"Виктор Астафьев. Медведи идут следом" - читать интересную книгу автора

момент, чтоб наброситься на скот, - не воскрес же тот, которого мы сварили и
съели, шкура его висит в предбаннике, синея тремя пулевыми дырами, лапа,
привязанная за слегу, болтается на ветру, показывая почти человеческую
стопу, только очень уж грязную и бескостно- пухлую.
Устин, кончив хлебать, поднял костлявый кулак к черному потолку и
поклялся:
- Я не я буду, если этого мохнорылого не угроблю сам! - И принялся
заряжать пули.
Очень уж легко и просто свалили зверя вогулы, пастуху казалось, что и
он тоже маху не даст...
На ночь пастух Устин отправился караулить медведя к тому месту, где
остались еще от задранного бычка кости и потроха.

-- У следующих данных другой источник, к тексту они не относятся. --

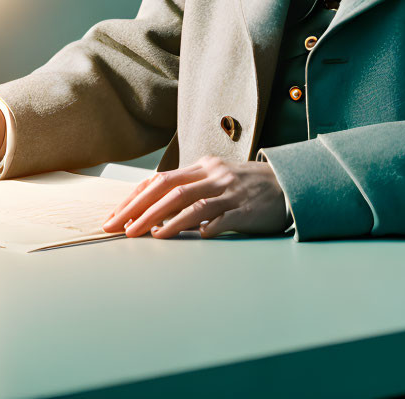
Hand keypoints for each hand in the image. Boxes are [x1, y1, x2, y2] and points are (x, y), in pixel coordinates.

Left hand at [103, 156, 290, 238]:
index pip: (161, 180)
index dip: (135, 198)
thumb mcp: (217, 180)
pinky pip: (220, 217)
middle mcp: (214, 175)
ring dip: (163, 220)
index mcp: (204, 167)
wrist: (289, 185)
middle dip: (139, 209)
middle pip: (169, 189)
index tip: (115, 216)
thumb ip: (190, 190)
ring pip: (190, 203)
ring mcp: (230, 191)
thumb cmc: (247, 187)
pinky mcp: (246, 209)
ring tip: (144, 234)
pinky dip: (201, 227)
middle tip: (118, 228)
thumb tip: (154, 212)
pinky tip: (183, 238)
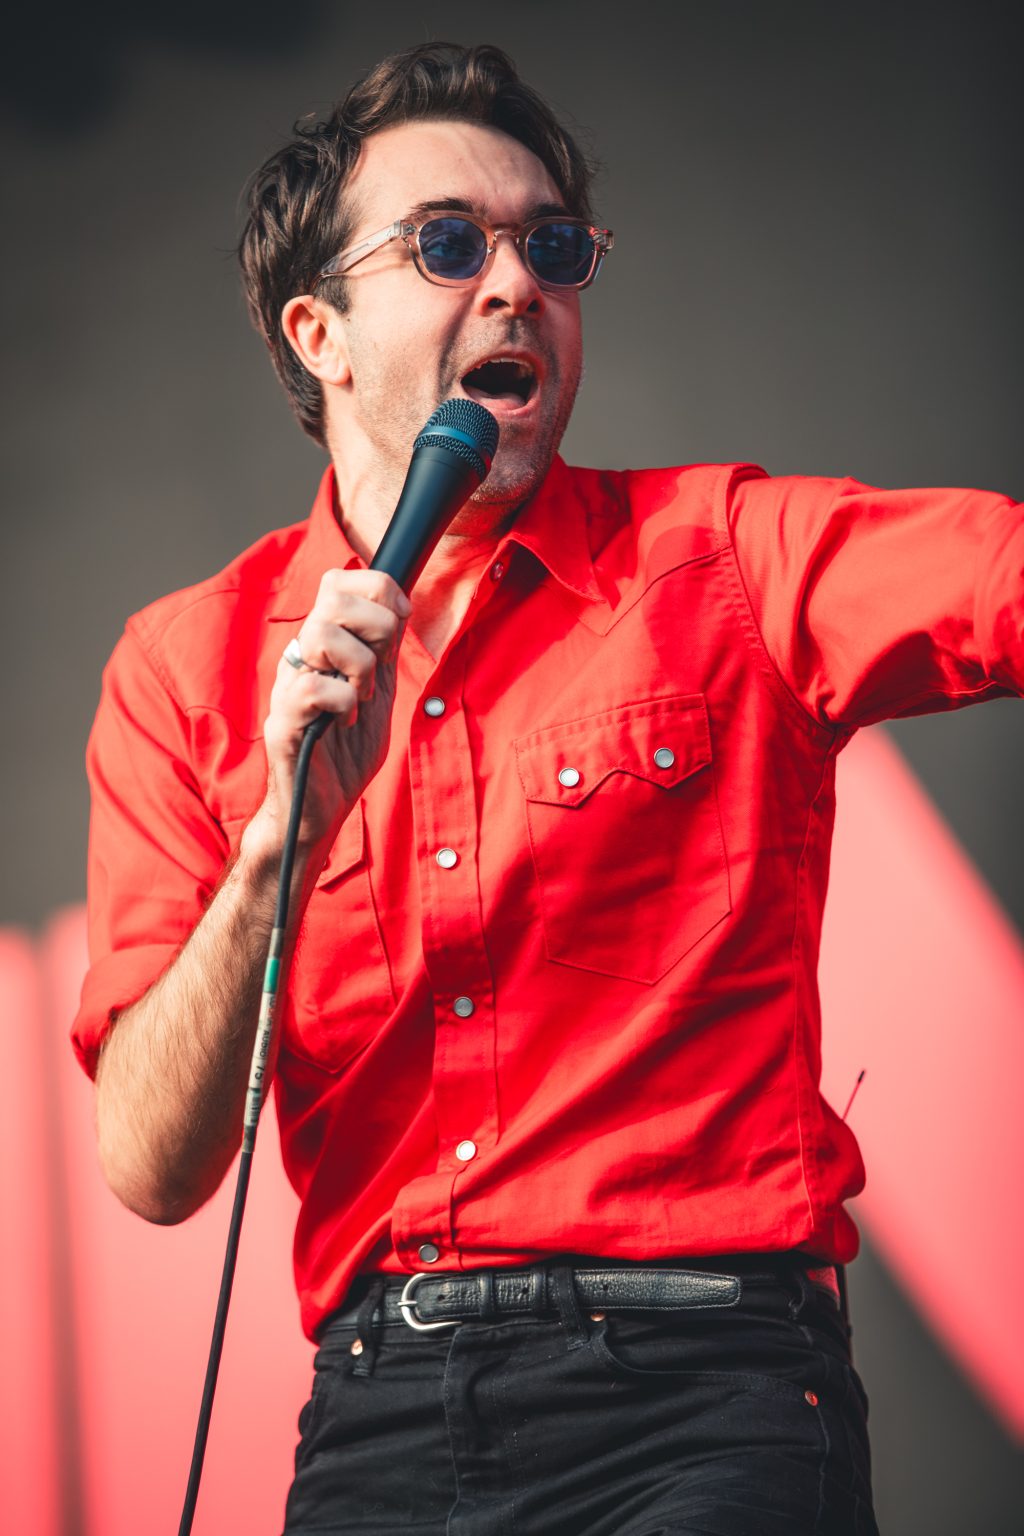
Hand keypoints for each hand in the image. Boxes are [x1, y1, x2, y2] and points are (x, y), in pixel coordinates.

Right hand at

Снег сошел. Поляны цвели все гуще и ярче. Золотые купавки, было сникшие
и повернутые головками в одну сторону, выпрямились, сияли, круглились на
стеблях. Птицы налетело густо. В камнях керкали куропаны; над избушкой
тянули вальдшнепы; жужжали крыльями бекасы; всюду пиликали кулики; в
междузорь еще токовали глухари; по болотам гукали выпи и крякали утки.
Устин совсем печальным и нервным сделался: зверь бродил вокруг
дохлятины, кряхтел, ухал, один раз даже будто бы запустил гнилым пнем в
Устина, но под выстрел не шел.
- Ребята, попасите за меня! - всхлипнул посинелый, мокрый, еще тощее
сделавшийся Устин и замертво свалился на нары.
Ребятишкам нравилось гарцевать на лошадях, скакать вперегонки - скот,
пригнанный на горные пастбища, быстро нагуливал тело, сбрасывал усталость,
наливался силой. Гнуса еще никакого не было, и скотина чувствовала себя как
на курорте, может, еще лучше.
Устин проснулся через час, уставился ввалившимися глазами в грязное
окно и, царапая под рубахой ногтями, сказал, что сна ему нет и не будет,
пока он "не встренется с им", и зачем-то спросил у нас бритву, тут же стал
править ее на ремне, возле окна, а наша шумная орда гоношилась возле огня,
варила кашу с мясом, кипятила чай со смородинником.
Ребятишки, да и все мы, хорошо уже отдохнули после трудного похода,
отъелись мясом и налаживались в обратный путь. Пастушата, оставив стадо на
краю поляны, пустили коней и тоже явились к костру, дурели возле него,
возились. Взрослые, как водится, их поругивали. Они, как водится, не
обращали внимания на взрослых - это почему-то раздражительно действовало на
Устина.
- Опрокиньте котел, опрокиньте!.. - выскочив на крыльцо, заругался он
на ребят и хотел добавить: "Я вот вас вицей, окаянных!", да не успел: вдали
раздался топот, земля задрожала, и мы увидели мчащихся коней с
разметавшимися гривами, задранными хвостами. Седло упало под брюхо одного
мерина, стремена бренчали, щелкали о каменья подковы, поддавая еще больше
страху и без того обезумевшим лошадям.
- Ба-а-атюшки мои! - схватился за голову Устин. - Прячьтесь!
Прячьтесь! - панически взвизгнул он и сам юркнул в избу.
Кони пастухов с растворенными, оскаленными ртами и вытаращенными
глазами промчались мимо нас, брызнули копытами по речке и скрылись. Следом
летели наши, подбитые в пути, вьючные коняги. Фыркая, пришлепывая губами,
перла, не отставая от них, кобыла Денисиха, о которой решался вопрос:
оставлять ее тут до осени или брать с собой - так она ослабела за дорогу.